— DIRECTIONS FOR THIS TASK —
Show each line of the records that contains the string "none". Case counts.
%%
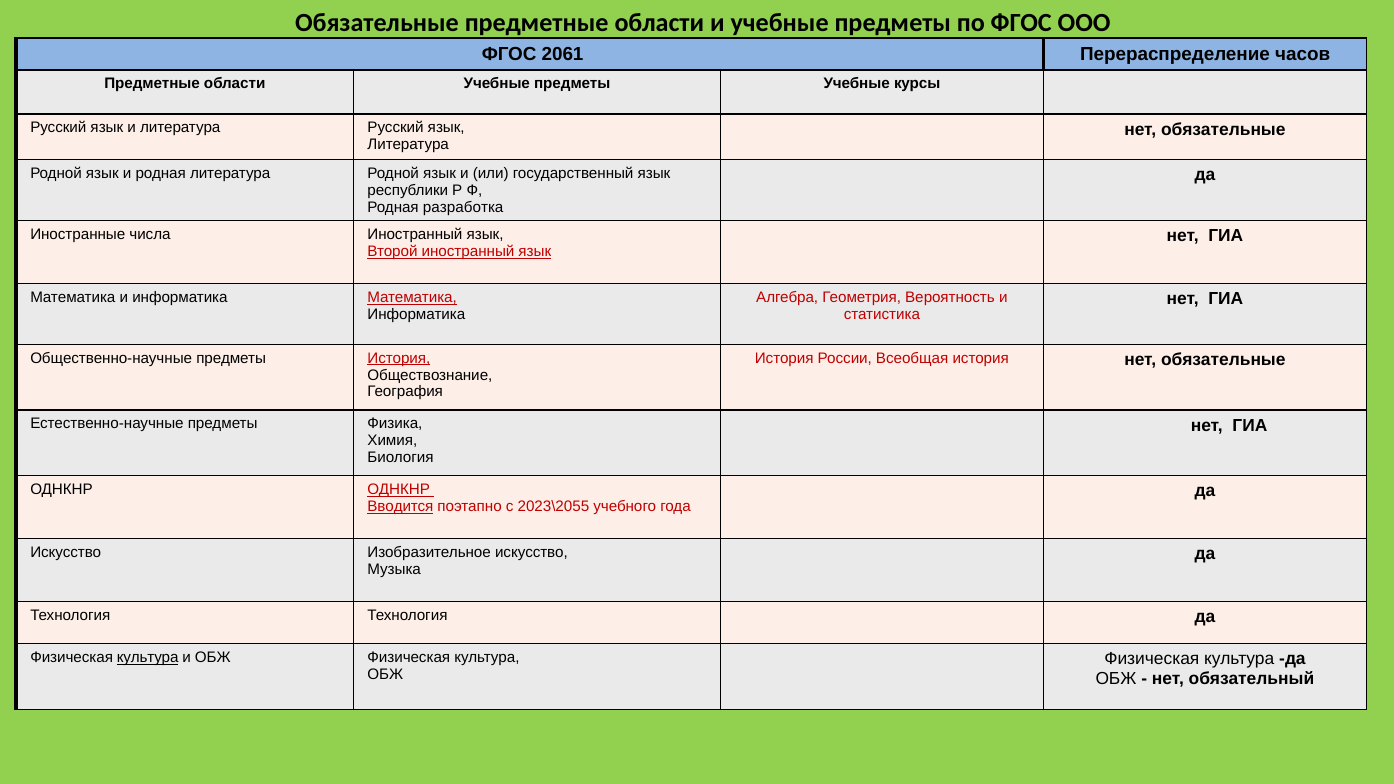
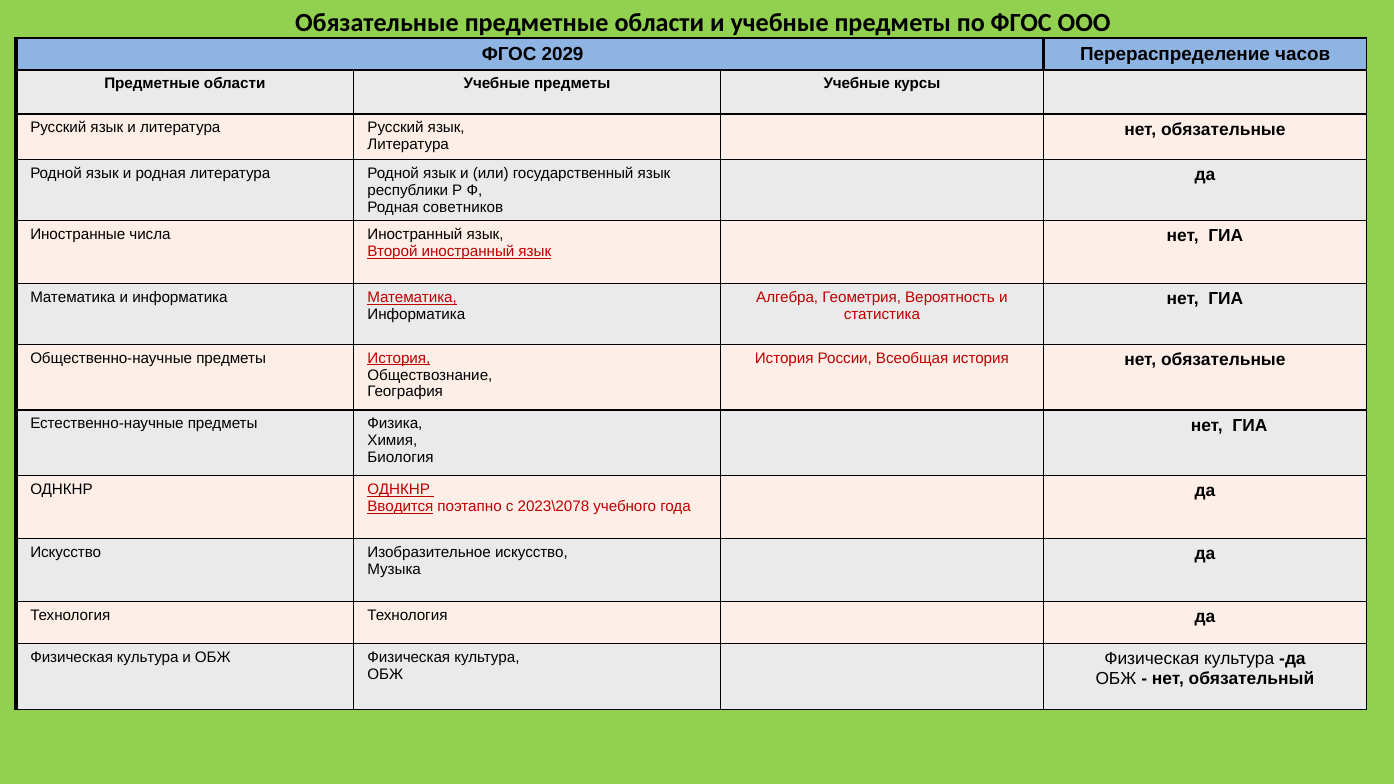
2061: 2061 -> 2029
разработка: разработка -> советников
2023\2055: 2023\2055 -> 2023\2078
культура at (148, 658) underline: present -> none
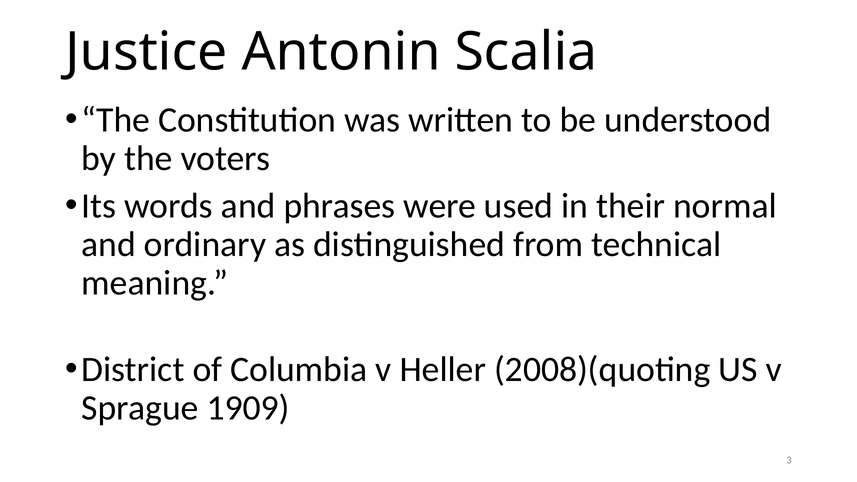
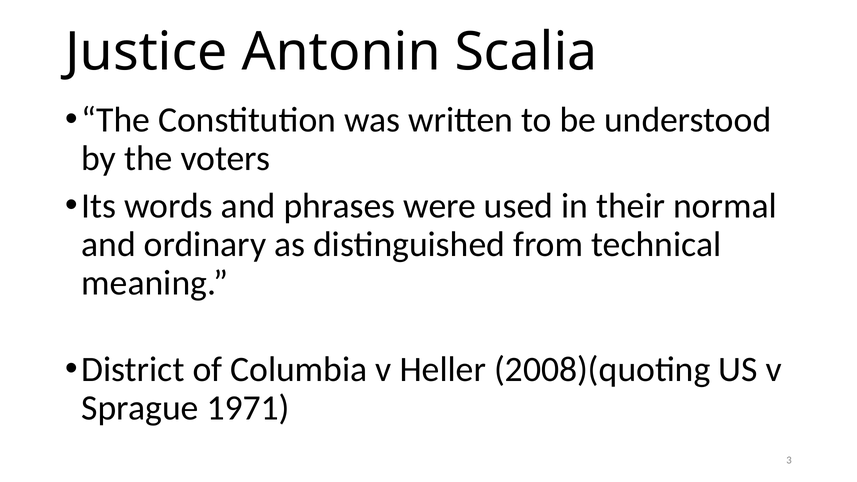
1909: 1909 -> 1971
%%
— IN RESPONSE —
культура at (148, 658) underline: present -> none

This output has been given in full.